Today i installed two tools:

  1. suricata
    ( is an IDS/IPS system which was originally founded by the homeland security. It is free and open source, the advantage regarding Snort is that it is able to use multiple CPUs.
  2. mod_security
    ( is an apache module which adds some security extensions like XSS prevention.
Suricata needs to be installed by hand, as the packages are not available on the repos. But it isnt that hard if you follow some instructions and the documentation.
When you have all the files you need there are some additional steps.
  1. create  /etc/suricata/ and /etc/suricata/rules
  2. any copy all the .config files to /etc/suricata, you will find them within the suricata source package
  3. change to suricata and fetch all the files from
  4. Now we need to adjust some settings within the suricata.yaml file, for example which modules you will use.
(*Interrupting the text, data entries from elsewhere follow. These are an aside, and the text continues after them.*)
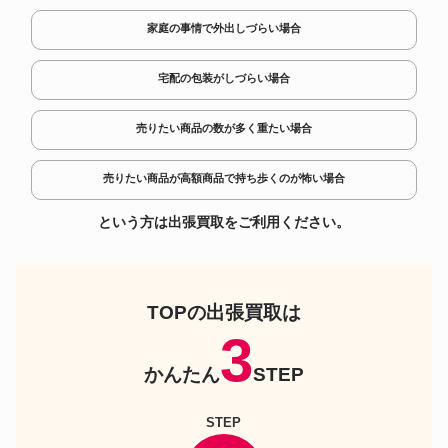
ト STS805S C-D
家庭の事情で外出しづらい場合
Roland TD-17KVX2-S ドラム用
ドラムセット
ヘッドホン付き Pearlハードウェ
アセット 電子ドラムセット
宅配の包装がしづらい場合
TAMA WBS42S-MBR ドラムセ
ドラムセット
ット
売りたい商品の数が多く重たい場合
ソナー ドラムセット STUDIO
ドラムセット
スタジオ SN-AQ2ST 20
タマ SU42RS-SPM
売りたい商品が高額商品で持ち歩くのが怖い場合
ドラムセット
SUPERSTAR REISSUE 4pcs
Shell ドラムキット
という方は出張買取をご利用ください。
カノウプス YAIBA II BOP KIT
ドラムセット
Indigo Matt LQ 刃II
YAMAHA DTX6K3-XUPD 電子
ドラムセット
ドラムセット
ナタール Zenith KZN-TR-FBL
TOPの出張買取は
ドラムセット
Forge Blue ドラムセット
3
ヴォックス Telstar Maple ドラ
ドラムセット
ムセット
かんたん
STEP
TMP2F4LCS ヤマハ Tour
ドラムセット
Custom ドラムシェルパック
22BD リコライスサテン
STEP
パール PRESIDENT SERIES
Important is to enable the logging to file and syslog, so we can run suricata in daemon mode. Just take a look on the other options. Basically you can adjust settings for everything suricata can handle.
  5. Finally start it: suricata -c /etc/suricata/suricata.yaml -i eth0 -D
  6. It will log all it output to /var/log/suricata
mod_security can be installed via repos.
yum install mod_security_crs.noarch mod_security_crs-extras.noarch

after restart of the httpd it will be running by default. You can find the output for debugging and auditing within the httpd log directory.